The data model does seem to represent quite a lot of things about the samples but I can't find anything about this criterion in the list of available fields, see: https://docs.gdc.cancer.gov/API/Users_Guide/Appendix_A_Available_Fields/ . I may have missed it, (it's a fairly long list some of the items on which are a bit open to interpretation, and there is no longer form disambiguation of their meaning in evidence), but scanning through and searching for likely keywords didn't yield anything unambiguous.

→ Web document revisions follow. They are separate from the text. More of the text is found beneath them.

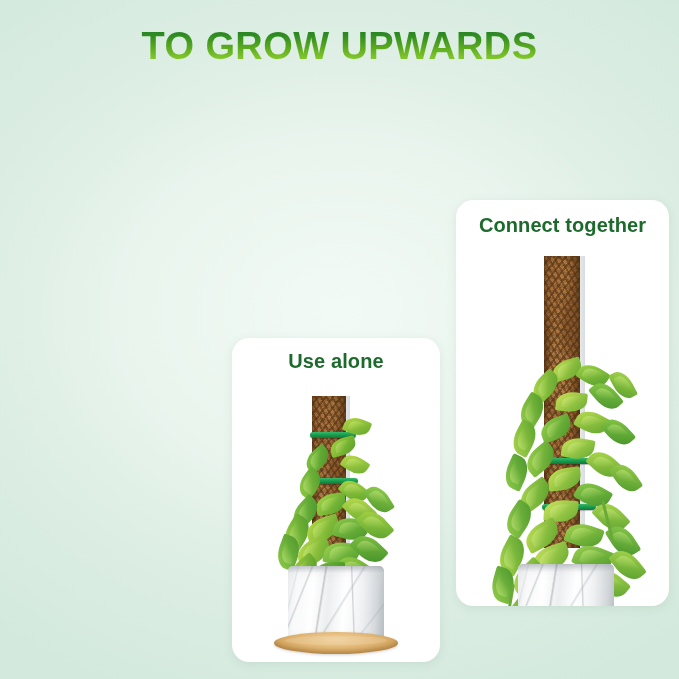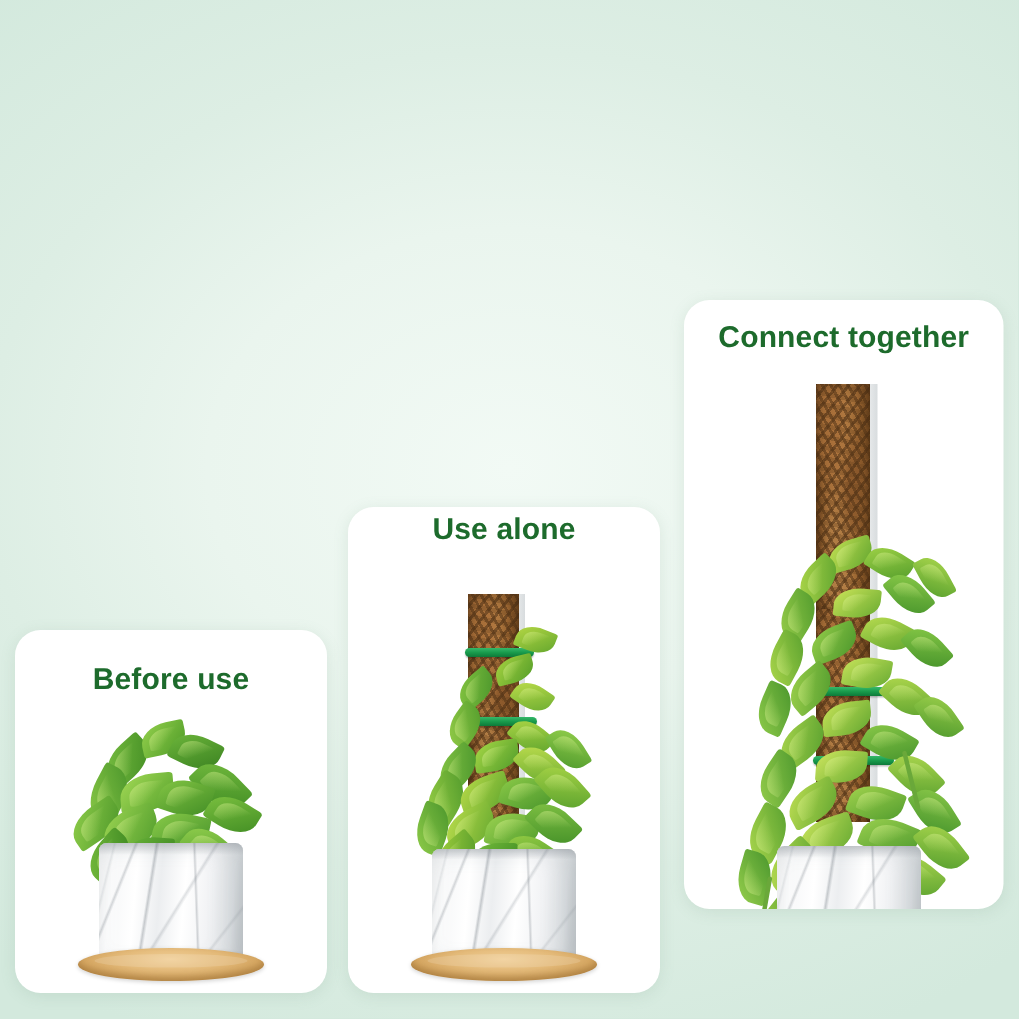"TO GROW UPWARDS" span.title-line { html: none -> <span>TO GROW UPWARDS</span> }
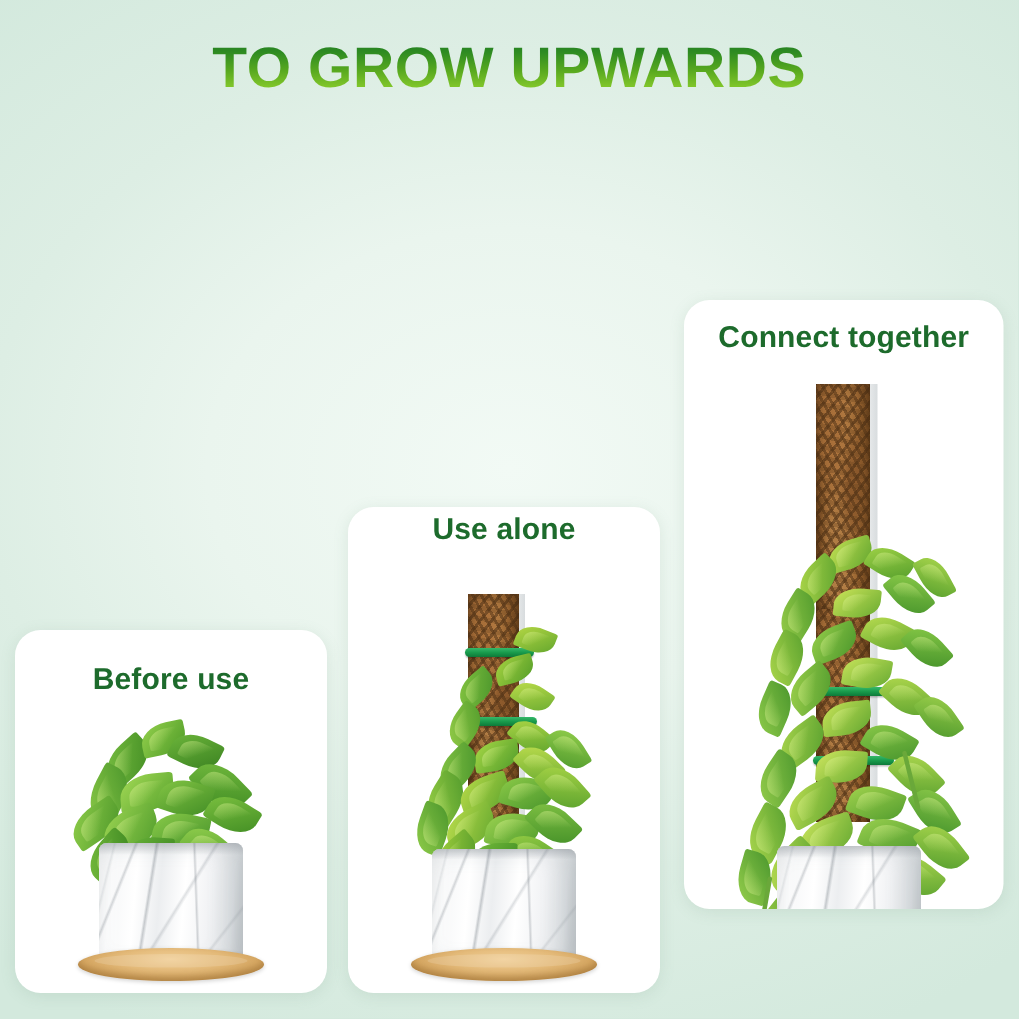"Use alone" #card-2 .card-title { top: 4px -> 12px }
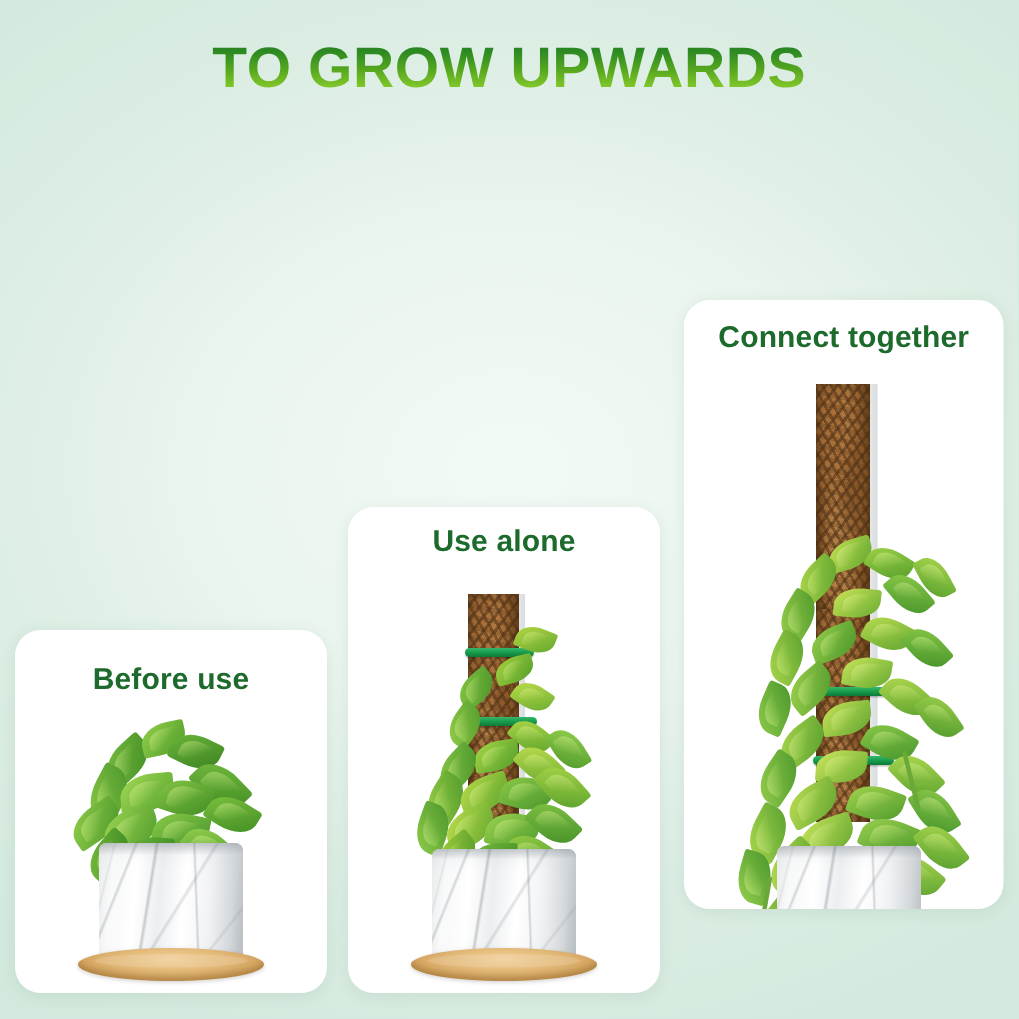"Before use" div.card { html: <div> <div>Before use</div> <div> <div> <div></div> <div></div> <div></div> <div></div> <div></div> <div></div> <div></div> <div></div> <div></div> <div></div> <div></div> <div></div> <div></div> <div></div> </div> <div></div> <div></div> </div> </div> -> none }
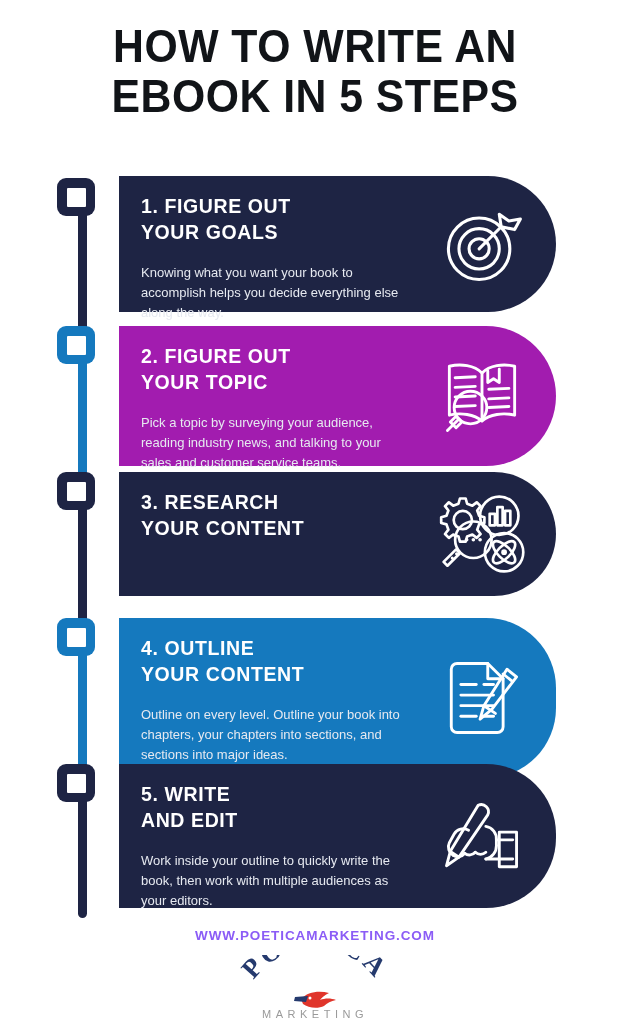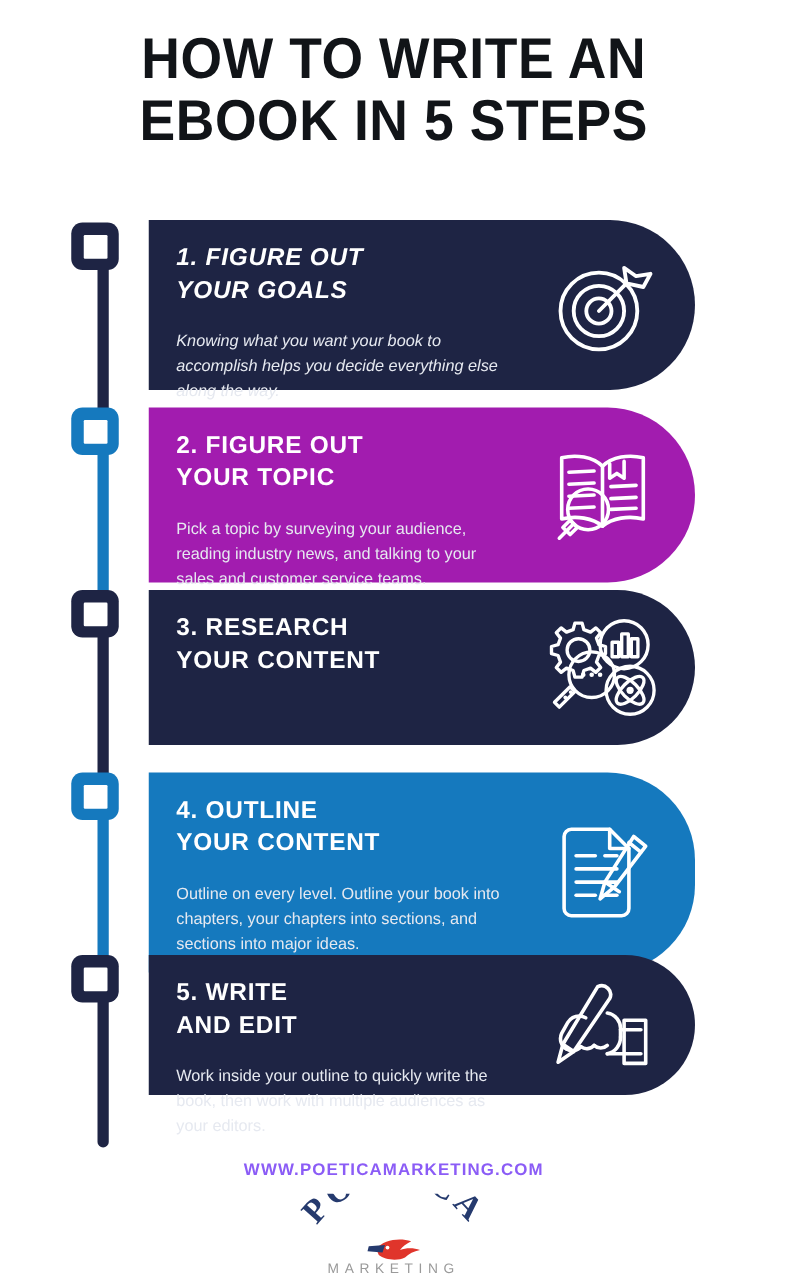"1. FIGURE OUT" div.card { font-style: italic -> none }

As mentioned in this post TCGA: Does TCGA cancer studies have mRNA expression data for Control/Normal samples? '01' / '11' in the filenames of samples can be used to differentiate between tumour and adjacent normal tissue data and this looks to still be the case take this random example. However, using this would require a rather inefficient and possibly error prone process of trying to parse the filenames and filter on that.
Does anyone here know if tumour / adjacent normal status of files in represented in the GDC data portal's data model in a way that can be easily filtered?